A minha memória é um guarda-roupa tão inverossímil que não sei mais se realmente vivi ou sonhei o que ele contém.
Charles Chaplin foi um dos grandes ícones do cinema e, quanto a isso, não existem dúvidas. Preferências à parte, seus filmes são comentados e estudados até hoje, seja para dar boas risadas, explicar algum conceito sociológico ou explorar elementos cinematográficos.
Mas, se já sabemos tanto sobre a sua vida enquanto astro hollywoodiano, que tal falar um pouco sobre seu encontro com a morte? Essa é a premissa de A Última Dança de Chaplin, livro de Fabio Stassi publicado no Brasil pela Editora Intrínseca.
Stassi é um autor italiano, considerado um dos mais talentosos de seu país. Nessa publicação, ele combina elementos reais a cenários fictícios, em que o intérprete de Carlitos revela quem é longe das suas máscaras teatrais.
A história começa com uma espécie de roteiro entre Chaplin e a Morte. O ator já passou dos 80 anos e (de acordo com a profecia que ouviu de uma cartomante quando ainda era jovem e desafortunado) aquela deveria ser a noite em que se despediria do mundo. Contudo, depois de fazer a ceifadora rir, Chaplin propõe um acordo: ela permite que ele continue vivo e pode retornar a cada Natal, mas só levará sua alma se não der uma única risada sincera nesses encontros.
A Morte concorda e, na próxima página, o ritmo da história já é outro. Agora, estamos acompanhando uma narração em primeira pessoa, em que o próprio Chaplin conta a seu filho, Christopher James, sobre o acordo com a Morte e a sensação de que seu fim está se aproximando.
Através de uma carta, o ator entrega a Christopher todos os segredos de sua carreira. De aventuras em navios a romances proibidos, conhecemos as dificuldades financeiras e planos ardilosos que o transformaram de um menino pobre, criado entre artistas itinerantes, a uma das maiores estrelas do cinema.
Os capítulos seguem como uma conversa informal entre pai e filho – mesmo que só um deles, Chaplin, apareça.
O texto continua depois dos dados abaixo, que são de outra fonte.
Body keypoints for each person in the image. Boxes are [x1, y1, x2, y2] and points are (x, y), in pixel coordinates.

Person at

Ao longo da história, surgem algumas imagens importantes da vida do Vagabundo: mímicos que gostavam de contar histórias nos bastidores do circo; o seu primeiro amor por uma jovem dançarina; uma viagem conturbada a Nova York e sua jornada como um nômade, trabalhando em uma vidraçaria, uma loja de animais empalhados e até em uma academia de boxe.
Em determinados pontos, os capítulos são interrompidos para que o roteiro entre Chaplin e a Morte se apresente mais uma vez, mostrando como ele conseguiu encantá-la (ou enganá-la) durante alguns anos.
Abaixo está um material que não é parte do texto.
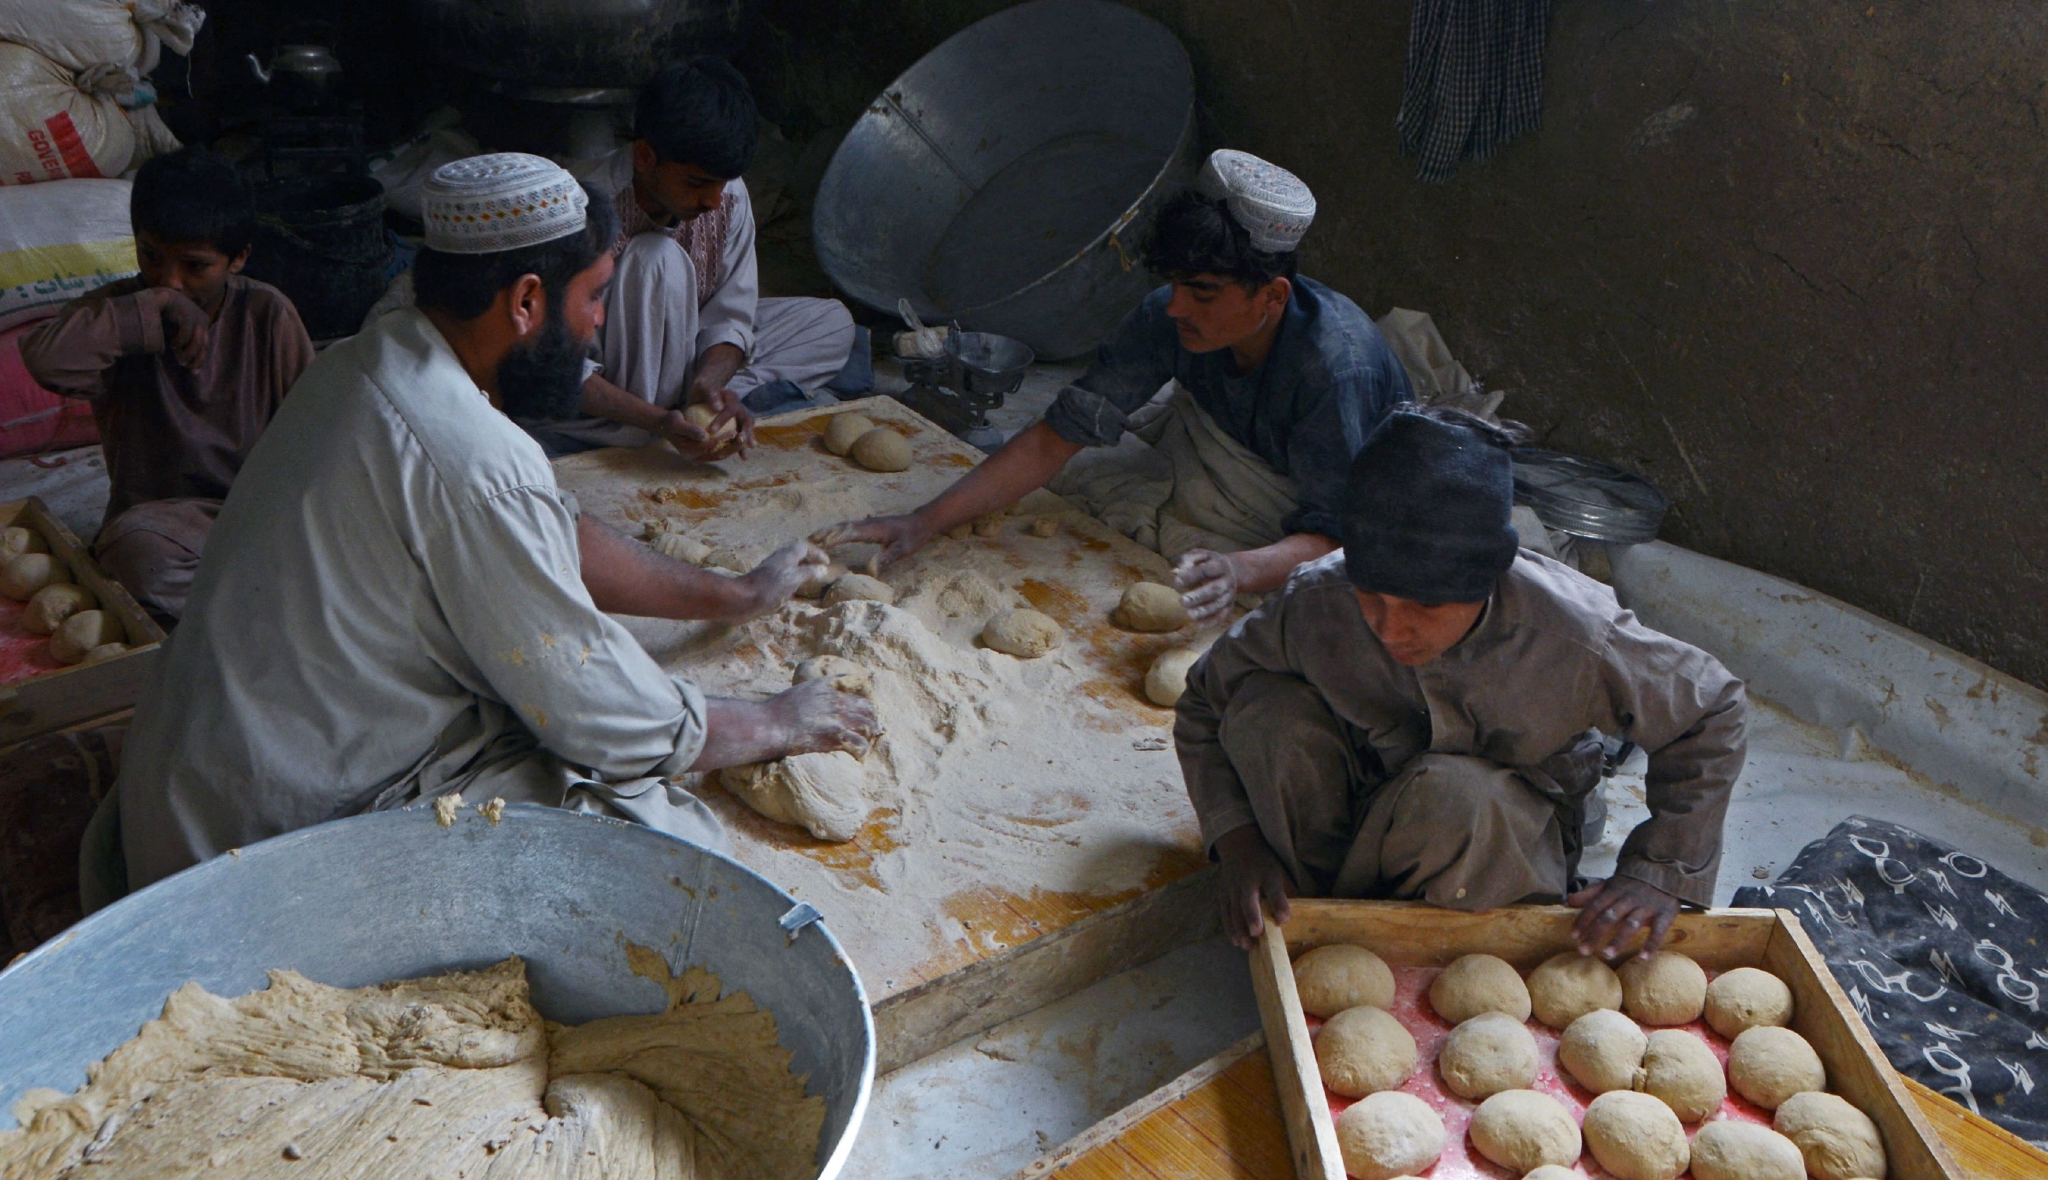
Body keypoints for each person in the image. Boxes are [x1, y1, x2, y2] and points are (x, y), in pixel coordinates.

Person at [116, 154, 874, 892]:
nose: (600, 324)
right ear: (526, 302)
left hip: (187, 794)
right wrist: (776, 721)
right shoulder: (471, 456)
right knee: (648, 835)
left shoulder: (366, 361)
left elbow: (549, 533)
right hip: (256, 852)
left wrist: (734, 596)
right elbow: (607, 715)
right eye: (595, 297)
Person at [1174, 406, 1748, 957]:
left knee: (1457, 797)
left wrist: (1660, 873)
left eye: (1425, 604)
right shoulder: (1317, 600)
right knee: (1265, 713)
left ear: (1485, 582)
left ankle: (1412, 940)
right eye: (1372, 597)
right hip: (1362, 797)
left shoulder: (1574, 632)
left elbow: (1712, 709)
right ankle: (1310, 917)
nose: (1391, 628)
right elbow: (1204, 701)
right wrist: (1239, 841)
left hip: (1495, 831)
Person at [825, 149, 1412, 623]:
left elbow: (1336, 534)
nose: (1177, 307)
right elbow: (1054, 439)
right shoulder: (1171, 316)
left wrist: (1241, 571)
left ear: (1273, 296)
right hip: (1230, 453)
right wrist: (921, 522)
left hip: (1342, 493)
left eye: (1203, 292)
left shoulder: (1336, 367)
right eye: (1176, 284)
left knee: (1333, 610)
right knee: (1080, 479)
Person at [20, 148, 315, 620]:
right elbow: (46, 360)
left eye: (195, 266)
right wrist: (151, 309)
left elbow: (314, 440)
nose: (169, 280)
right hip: (160, 526)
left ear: (238, 259)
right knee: (139, 556)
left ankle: (257, 597)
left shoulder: (267, 315)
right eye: (152, 256)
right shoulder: (121, 312)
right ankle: (268, 605)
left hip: (253, 517)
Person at [531, 57, 858, 456]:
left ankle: (708, 409)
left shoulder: (726, 195)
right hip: (613, 373)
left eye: (721, 184)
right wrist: (655, 419)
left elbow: (731, 315)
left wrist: (712, 382)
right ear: (645, 157)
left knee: (832, 324)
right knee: (657, 259)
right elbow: (555, 365)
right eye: (698, 182)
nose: (713, 200)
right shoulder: (583, 211)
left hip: (683, 350)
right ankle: (647, 425)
A Última Dança de Chaplin prevalece alguns aspectos da vida do ator, mostrando-o como um apaixonado pela carreira, pelas pessoas e, principalmente, pela vida. Com um enredo desses, o livro tinha tudo para dar certo, ainda mais se adicionarmos a importância que o livro dá às mudanças proporcionadas pelo cinema (um deleite para os fãs da sétima arte), o belíssimo design da capa e, é claro, o próprio nome de Chaplin, que criava grandes expectativas em relação ao conteúdo das páginas.
Contudo, a narrativa é um pouco lenta e acaba quebrando a magia para o leitor. A proposta de aliar fatos e ficção é incrível, mas não conseguiu se materializar tão bem quanto o esperado e – confesso – acabou deixando a desejar.
Em termos de conteúdo visual, o livro é muito profissional, mas a forma como os elementos são apresentados possui muitos rodeios e exageros narrativos, que se tornam forçados durante a leitura. Outro ponto crucial é que, enquanto o Chaplin personagem (aquele que realmente age e possui o discurso direto na narrativa) se apresenta muito carismático, o Chaplin narrador (que está contando a história da sua juventude) é um pouco egocêntrico e desagradável – como se fossem duas pessoas diferentes. Esse jogo de personalidades, em vez de instigar e brincar com as percepções do leitor, tira todo o encantamento da história.
Portanto, A Última Dança de Chaplin não é tudo o que se espera – principalmente se você o recebe com a expectativa de acompanhar uma bela valsa e acaba saindo com alguns calos no pé. Para a nossa sorte (e de Chaplin), seus movimentos continuam eternizados nas películas e são eles que devem realmente nos conduzir.